§ Selected passage:
★ ★ ★ ★ ★ ★ ★

Department of Energy Argonne National Laboratory Office of Science NEWTON's Homepage NEWTON's Homepage
NEWTON, Ask A Scientist!
NEWTON Home Page NEWTON Teachers Visit Our Archives Ask A Question How To Ask A Question Question of the Week Our Expert Scientists Volunteer at NEWTON! Frequently Asked Questions Referencing NEWTON About NEWTON About Ask A Scientist Education At Argonne Hydrogel For Cooling
Name: Susilo
Status: Other
Age: 20s
Location: N/A
Country: N/A
Date: July 2004

There is a new kind of plaster that has the so-called "hydrogel" to help children cool down their fever. The plaster is a piece of textile materials with the hydrogel on it and when used, it is put on the children's forehead. the cooling period of the hydrogel plaster can last for 2 hours. I want to know what possibly it is made of and whether this product is dangerous to the skin. As for country of origin of this product, it is either Japan of Taiwan.

The term "hydrogel" refers to a class of substances that absorb and retain a large amount of water. Chemically they can be insoluble polymers of hydroxyethyl acrylate, acrylamide, polyethylene oxide, and others. As a cooling aid they work by exposing the absorbed water to a large surface area. Since the heat of vaporization of water is about 0.6 kilocalories per gram (that is large) a cooling effect occurs. If the product is sold in the U.S. for medicinal purposes it (to be legal) must meet certain Food and Drug Administration (FDA) regulations as being safe and effective. That does not mean that an individual might not be allergic to the product. For example latex gloves and talc treated gloves are sold even though some people are very sensitive to those products. In that case the package is supposed to carry a warning label. Assuming the hydrogel meets the FDA regulations (regardless of the country of origin) it should be safe. Similar substances have been used in baby diapers for years.

★ ★ ★ ★ ★ ★ ★

Stored items from a collection:

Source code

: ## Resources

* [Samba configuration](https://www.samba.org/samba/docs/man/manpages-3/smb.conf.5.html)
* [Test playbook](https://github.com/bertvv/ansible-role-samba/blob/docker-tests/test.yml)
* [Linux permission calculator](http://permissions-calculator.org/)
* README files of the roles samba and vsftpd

★ ★ ★ ★ ★ ★ ★

§ Exercise set:
1) Reproduce everything in the hydrogel plaster text above from "There is a new" down to "Japan of Taiwan.".
2) Pick up the hydrogel plaster text above where it stops and continue it.

§ Responses by task:
1)
There is a new kind of plaster that has the so-called "hydrogel" to help children cool down their fever. The plaster is a piece of textile materials with the hydrogel on it and when used, it is put on the children's forehead. the cooling period of the hydrogel plaster can last for 2 hours. I want to know what possibly it is made of and whether this product is dangerous to the skin. As for country of origin of this product, it is either Japan of Taiwan.

2)
Vince Calder

There are two kinds of hydrogels. Both start as water combined with a special polymer. The sheet hydrogels use crosslinked polymers to give them a definite shape. The amorphous category has no definite shape and is not crosslinked. The gel contains 70-95% water. The gel can be used to moisten an area, or to absorb some water. The cooling effect arises because the material is mostly water, and water has high heat capacity. Some hydrogels contain small amounts of other materials to boost their performance in a specific area. They are considered to be non-toxic. At least two dozen gels are marketed under various trade names.

Bob Erck

Click here to return to the Engineering Archives

NEWTON is an electronic community for Science, Math, and Computer Science K-12 Educators, sponsored and operated by Argonne National Laboratory's Educational Programs, Andrew Skipor, Ph.D., Head of Educational Programs.

For assistance with NEWTON contact a System Operator (, or at Argonne's Educational Programs

Educational Programs
Building 360
9700 S. Cass Ave.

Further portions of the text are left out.